Nov 16, 2006 23:45
So my birthday ended up being really chill. i went ice skating with kubbie, then bowling, then to thristy bear and cuddled with him when i got home. i suied teh yoga mat and bag he gave me tonight and they were both amazing. totally an encouragement to keep practicing. i went to therapy today thought and explained that iw as still really pissed. my bday was bittersweet. i tried to enjoy my day by using my birthday money on myself but just ended up feeling guilty. i think prob bc me and my parents got into a dispute about the amount. as a result i ended up with a total guilt trip, feeling really shitty about everything i spent my money on.aslo feeling like i had pissed it away. i think what will make me feel better is just to deduct what i spent from my fun money this paycheck and put what they gave me in my savings when it comes. or i may just try to show my appreciation to them when i get my card and allow myself to feel good about spending the money on my day. havent thought that far ahead though. i owe my dad an apology to.

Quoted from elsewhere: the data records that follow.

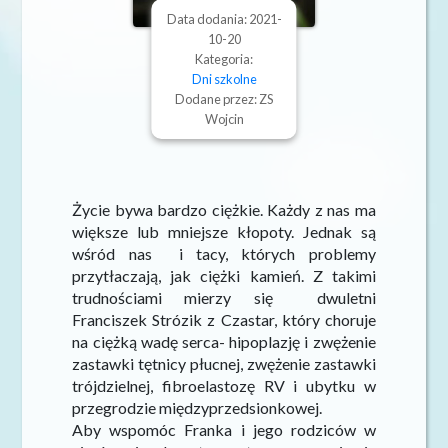
Data dodania: 2021-
10-20
Kategoria:
Dni szkolne
Dodane przez: ZS
Wojcin
Życie bywa bardzo ciężkie. Każdy z nas ma
większe lub mniejsze kłopoty. Jednak są
wśród nas i tacy, których problemy
przytłaczają, jak ciężki kamień. Z takimi
trudnościami mierzy się dwuletni
Franciszek Strózik z Czastar, który choruje
na ciężką wadę serca- hipoplazję i zwężenie
zastawki tętnicy płucnej, zwężenie zastawki
trójdzielnej, fibroelastozę RV i ubytku w
przegrodzie międzyprzedsionkowej.
Aby wspomóc Franka i jego rodziców w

i feel crappy about my day mostly bc i felt guilty about not fessing up for the extra money i got back when the girl at the salon messed up on her math. i think i may just bring the money back. it was only 20 bucks n they prob didnt notice but i feel so greedy for not having given it back. after that i'll call the hair place and fess up to not liking my cut n see what they can do for me.
so three things to make me feel better, apologize and thank mom and dad, explaining that i am sorry for being less sensitive in they're rough patch. give back $20 to the nail salon, and call the hair stylist n explain it just didnt work out.

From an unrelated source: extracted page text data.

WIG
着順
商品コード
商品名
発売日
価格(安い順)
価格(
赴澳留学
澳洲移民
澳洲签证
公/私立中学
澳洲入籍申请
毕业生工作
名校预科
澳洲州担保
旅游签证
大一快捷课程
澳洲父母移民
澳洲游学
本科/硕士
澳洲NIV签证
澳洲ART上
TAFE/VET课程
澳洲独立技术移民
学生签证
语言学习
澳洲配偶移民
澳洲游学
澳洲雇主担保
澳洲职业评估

hasia said that i dont pay enough attention to my negative emotions. i told her i didnts ee what the point was. but i guess negative emotions are just like stressful situations. u have to be aware of the sadness or pain, accept it, and then take action by letting it go. i realize that ive just being denying all of these bad feelings, like really being hurt when my friends didnt call me on my birthday from home. i tried to focus on my friends out here who did but it wasnt the same. i felt really ignored and forgotten. i dont know if thats something that can be acted upon, but i am going to try and let it go, but first, revel in a a bit. so i know whats down.
i remembered once i elft that jon told me my family has this way of allowing happiness, and anger, into the realm of feelings and awareness, but never really sadness, and somehow it seems weak and shameful to me. i didnt realize how much i was bottling up until i remembered that. it's ok to be sad some times, as long as i want to feel that way.